**Problem to solve:** Write out every line of text in the data below word for word, omitting the pictures.

## START Task input

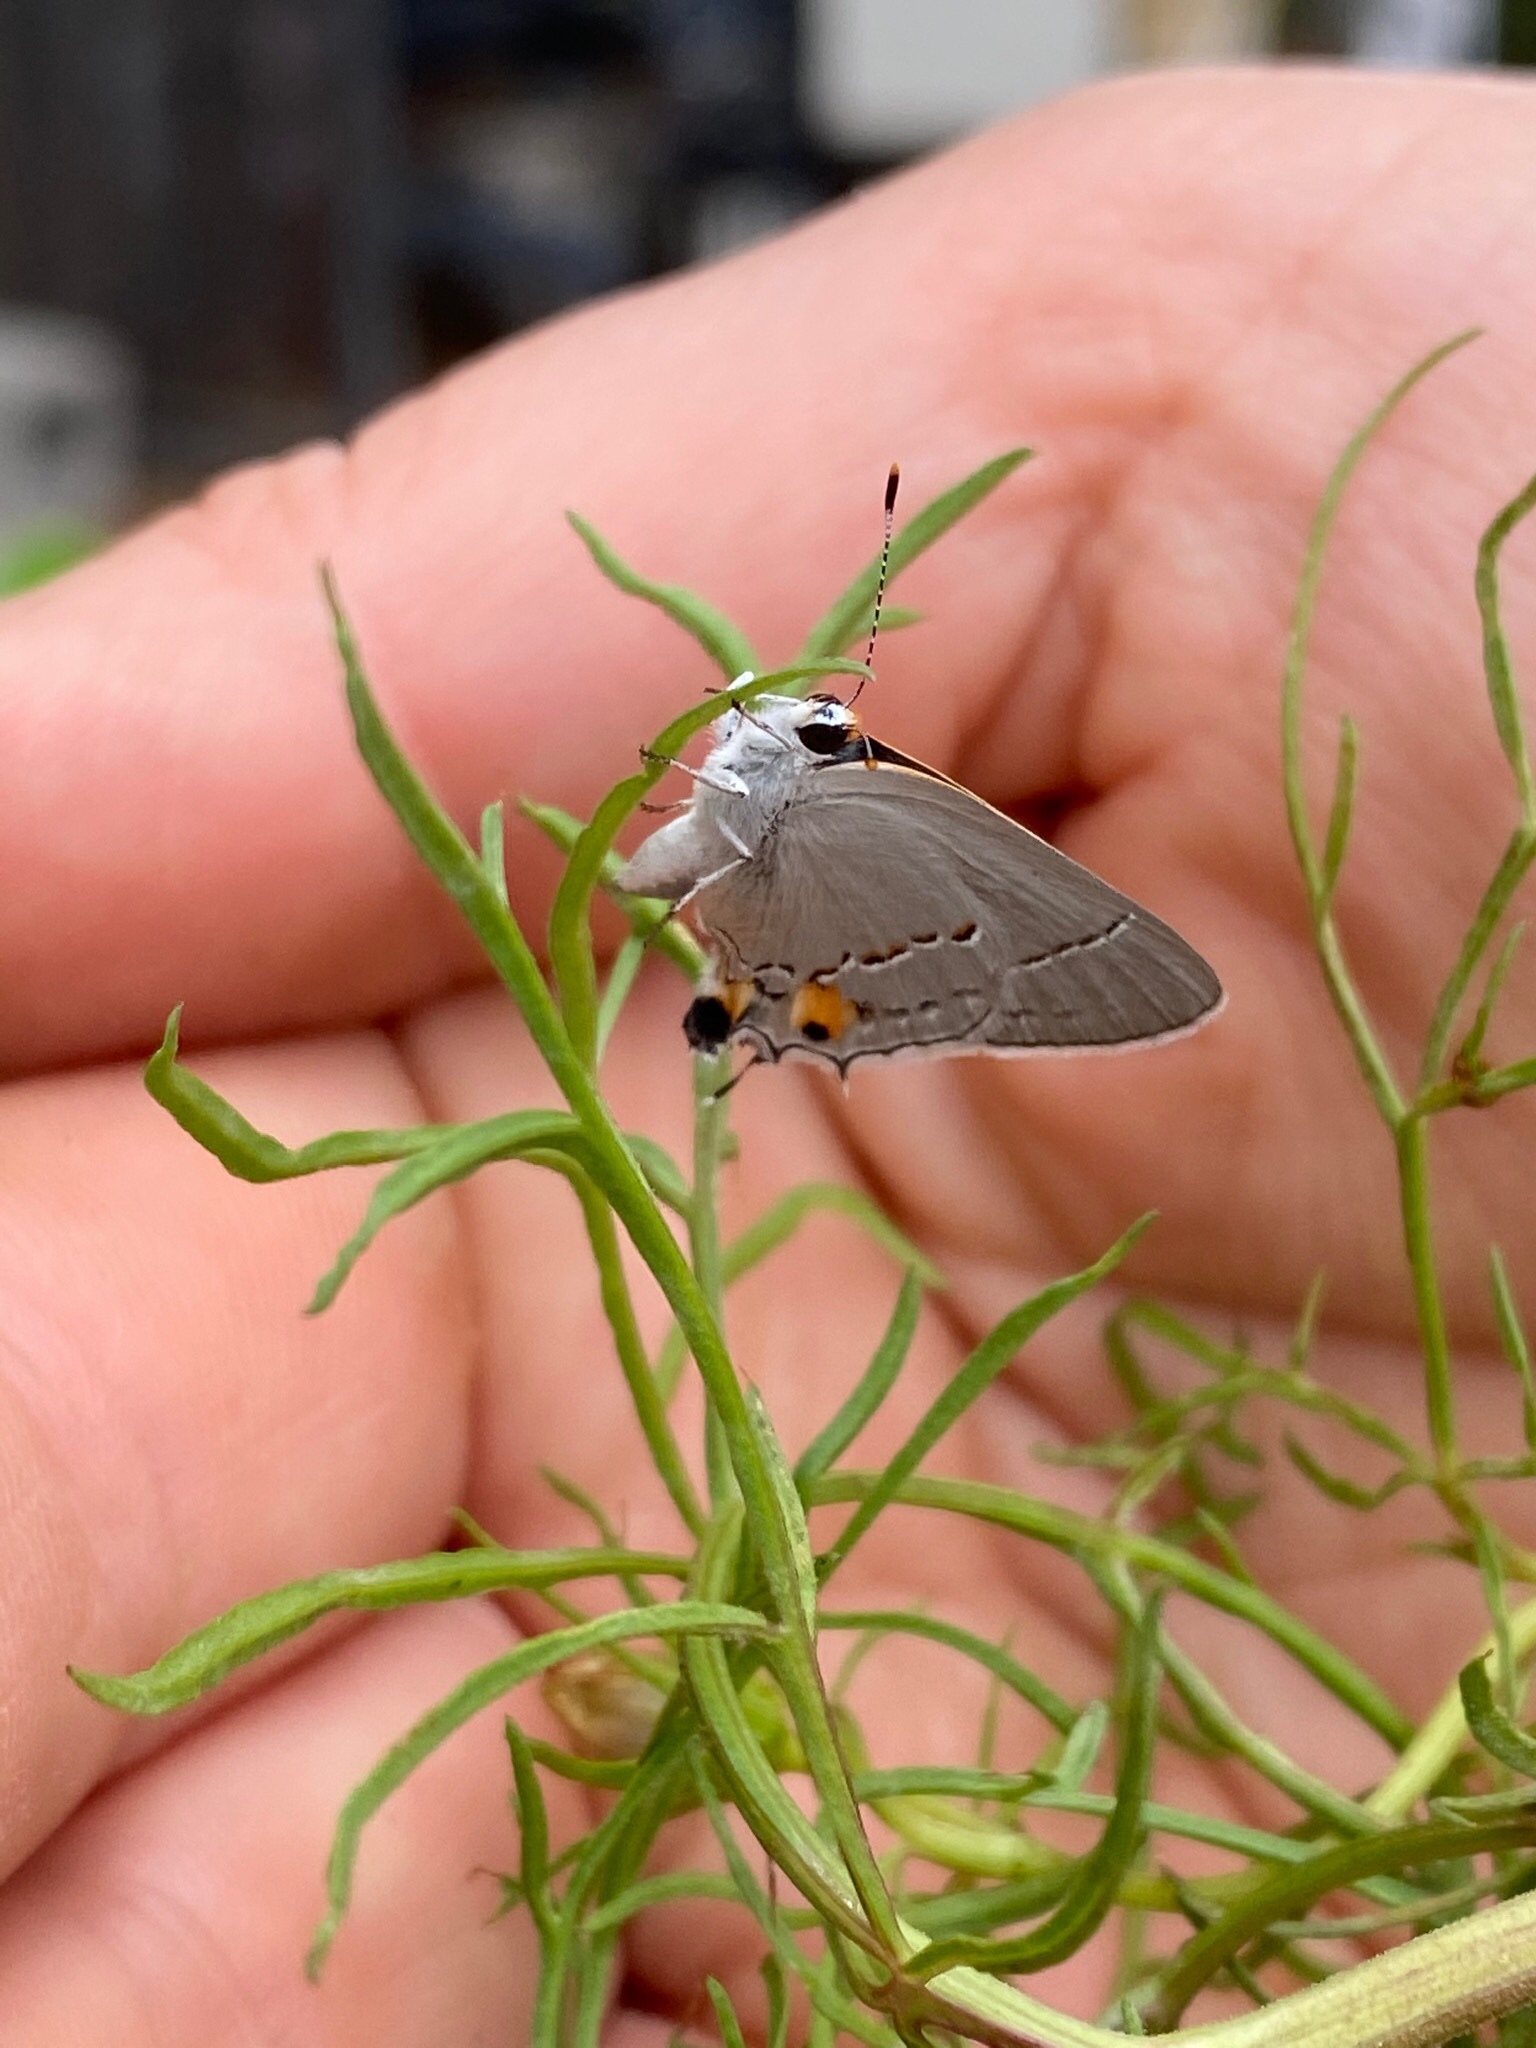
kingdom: Animalia
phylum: Arthropoda
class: Insecta
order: Lepidoptera
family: Lycaenidae
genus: Strymon
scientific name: Strymon melinus
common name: Gray hairstreak
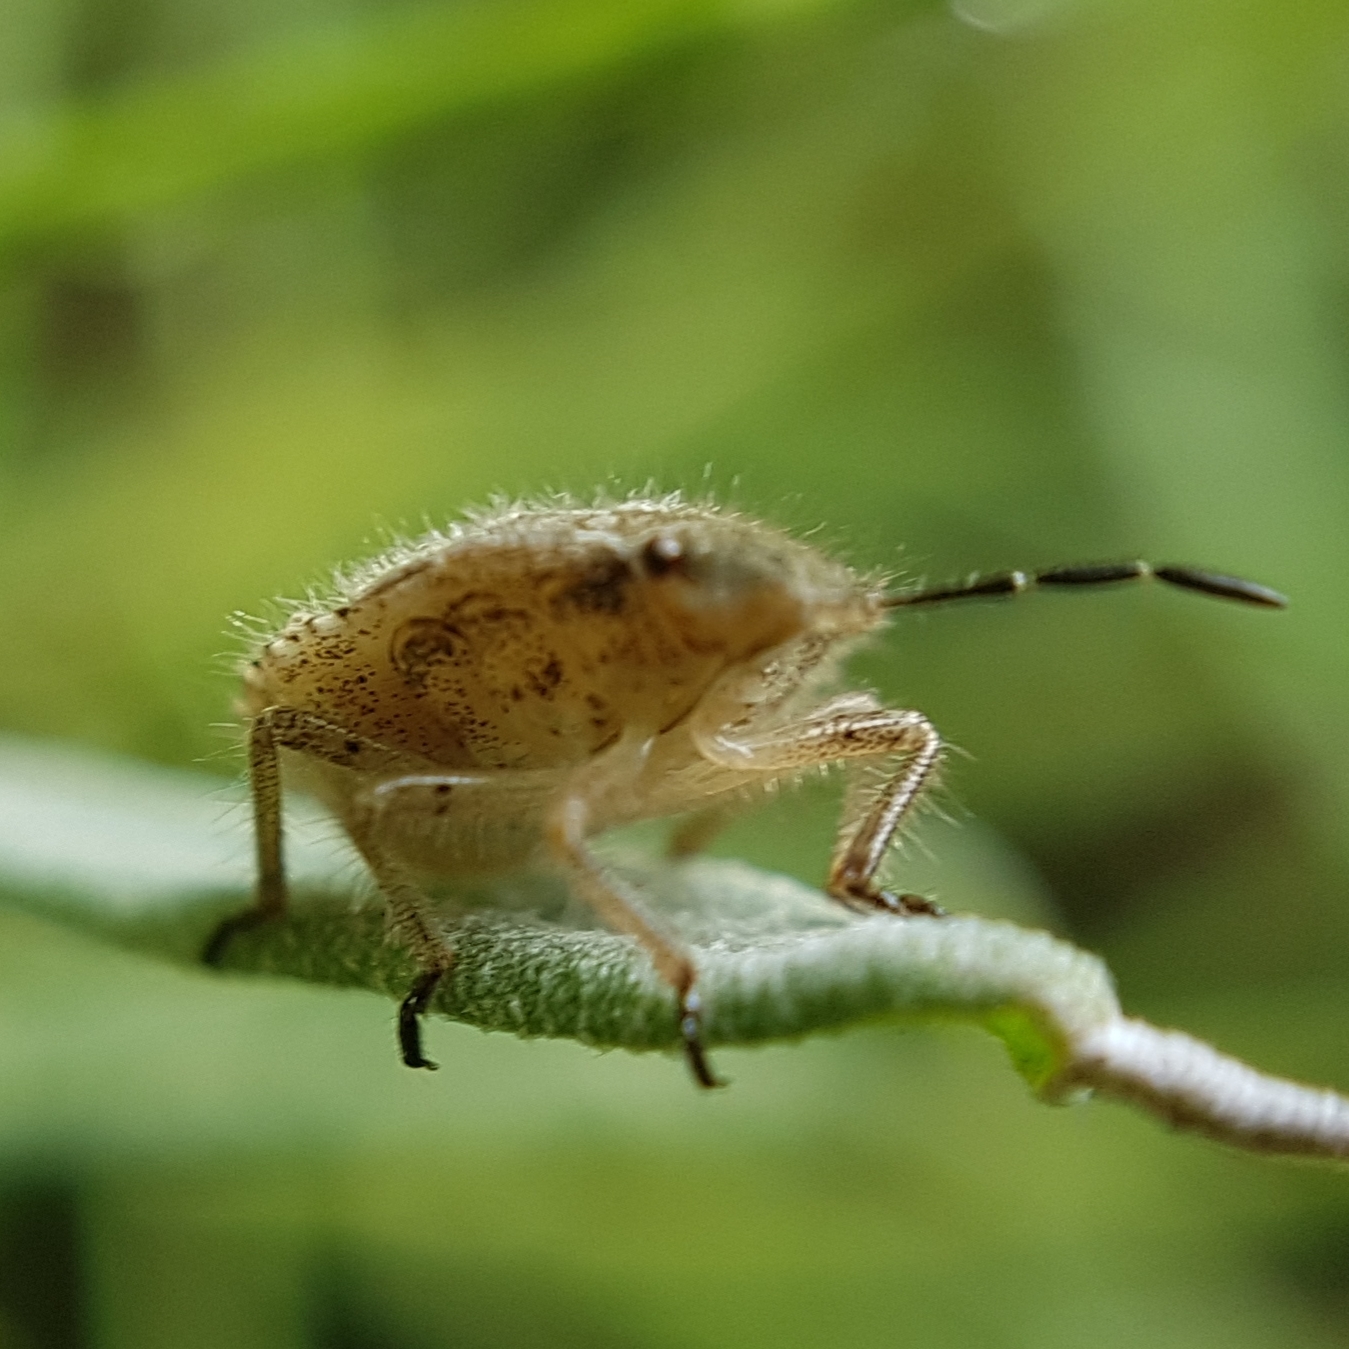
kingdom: Animalia
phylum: Arthropoda
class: Insecta
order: Hemiptera
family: Pentatomidae
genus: Dolycoris
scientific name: Dolycoris baccarum
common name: Sloe bug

## END Task input

**Solution:**
kingdom: Animalia
phylum: Arthropoda
class: Insecta
order: Lepidoptera
family: Lycaenidae
genus: Strymon
scientific name: Strymon melinus
common name: Gray hairstreak
kingdom: Animalia
phylum: Arthropoda
class: Insecta
order: Hemiptera
family: Pentatomidae
genus: Dolycoris
scientific name: Dolycoris baccarum
common name: Sloe bug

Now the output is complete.